Exercise data below:

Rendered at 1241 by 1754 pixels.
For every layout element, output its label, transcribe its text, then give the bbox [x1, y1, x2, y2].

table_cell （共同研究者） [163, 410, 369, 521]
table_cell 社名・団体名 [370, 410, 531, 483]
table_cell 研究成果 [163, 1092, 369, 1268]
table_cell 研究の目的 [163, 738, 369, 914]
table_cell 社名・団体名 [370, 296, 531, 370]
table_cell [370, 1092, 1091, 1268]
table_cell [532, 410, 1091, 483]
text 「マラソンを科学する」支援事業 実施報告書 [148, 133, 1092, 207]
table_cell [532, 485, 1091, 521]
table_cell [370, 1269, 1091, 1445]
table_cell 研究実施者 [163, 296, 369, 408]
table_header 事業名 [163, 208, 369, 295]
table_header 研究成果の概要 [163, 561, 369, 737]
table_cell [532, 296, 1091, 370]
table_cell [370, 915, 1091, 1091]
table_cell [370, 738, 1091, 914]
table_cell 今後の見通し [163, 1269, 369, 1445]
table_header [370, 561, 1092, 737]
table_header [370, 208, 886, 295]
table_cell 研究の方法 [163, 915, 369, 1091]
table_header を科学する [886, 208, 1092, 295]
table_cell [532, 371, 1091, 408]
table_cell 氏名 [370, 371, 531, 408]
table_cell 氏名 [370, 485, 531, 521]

End of Exercise data.

To do. Only the lines from the line with "For every layout" to the final line of the entries are to be returned, each exactly as written, both ends included.

Solution.
For every layout element, output its label, transcribe its text, then give the bbox [x1, y1, x2, y2].

table_cell （共同研究者） [163, 410, 369, 521]
table_cell 社名・団体名 [370, 410, 531, 483]
table_cell 研究成果 [163, 1092, 369, 1268]
table_cell 研究の目的 [163, 738, 369, 914]
table_cell 社名・団体名 [370, 296, 531, 370]
table_cell [370, 1092, 1091, 1268]
table_cell [532, 410, 1091, 483]
text 「マラソンを科学する」支援事業 実施報告書 [148, 133, 1092, 207]
table_cell [532, 485, 1091, 521]
table_cell [370, 1269, 1091, 1445]
table_cell 研究実施者 [163, 296, 369, 408]
table_header 事業名 [163, 208, 369, 295]
table_header 研究成果の概要 [163, 561, 369, 737]
table_cell [532, 296, 1091, 370]
table_cell [370, 915, 1091, 1091]
table_cell [370, 738, 1091, 914]
table_cell 今後の見通し [163, 1269, 369, 1445]
table_header [370, 561, 1092, 737]
table_header [370, 208, 886, 295]
table_cell 研究の方法 [163, 915, 369, 1091]
table_header を科学する [886, 208, 1092, 295]
table_cell [532, 371, 1091, 408]
table_cell 氏名 [370, 371, 531, 408]
table_cell 氏名 [370, 485, 531, 521]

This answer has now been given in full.